Regular Expression Matching with a Trigram Index or How Google Code Search Worked by Russ Cox.
In the summer of 2006, I was lucky enough to be an intern at Google. At the time, Google had an internal tool called gsearch that acted as if it ran grep over all the files in the Google source tree and printed the results. Of course, that implementation would be fairly slow, so what gsearch actually did was talk to a bunch of servers that kept different pieces of the source tree in memory: each machine did a grep through its memory and then gsearch merged the results and printed them. Jeff Dean, my intern host and one of the authors of gsearch, suggested that it would be cool to build a web interface that, in effect, let you run gsearch over the world’s public source code. I thought that sounded fun, so that’s what I did that summer. Due primarily to an excess of optimism in our original schedule, the launch slipped to October, but on October 5, 2006 we did launch (by then I was back at school but still a part-time intern).

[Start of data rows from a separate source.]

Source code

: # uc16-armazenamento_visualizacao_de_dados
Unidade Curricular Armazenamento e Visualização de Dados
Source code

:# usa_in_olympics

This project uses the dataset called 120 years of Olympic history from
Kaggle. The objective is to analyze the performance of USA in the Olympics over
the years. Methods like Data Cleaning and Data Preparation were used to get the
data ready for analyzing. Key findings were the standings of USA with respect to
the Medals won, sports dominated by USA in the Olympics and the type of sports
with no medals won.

I built the earliest demos using Ken Thompson’s Plan 9 grep, because I happened to have it lying around in library form. The plan had been to switch to a “real” regexp library, namely PCRE, probably behind a newly written, code reviewed parser, since PCRE’s parser was a well-known source of security bugs. The only problem was my then-recent discovery that none of the popular regexp implementations – not Perl, not Python, not PCRE – used real automata. This was a surprise to me, and even to Rob Pike, the author of the Plan 9 regular expression library. (Ken was not yet at Google to be consulted.) I had learned about regular expressions and automata from the Dragon Book, from theory classes in college, and from reading Rob’s and Ken’s code. The idea that you wouldn’t use the guaranteed linear time algorithm had never occurred to me. But it turned out that Rob’s code in particular used an algorithm only a few people had ever known, and the others had forgotten about it years earlier. We launched with the Plan 9 grep code; a few years later I did replace it, with RE2.
Russ covers inverted indexes, tri-grams, regexes, pointers to working code and examples of how to use the code searcher locally on Linux source code for example.
Extremely useful article as an introduction to indexes and regexes.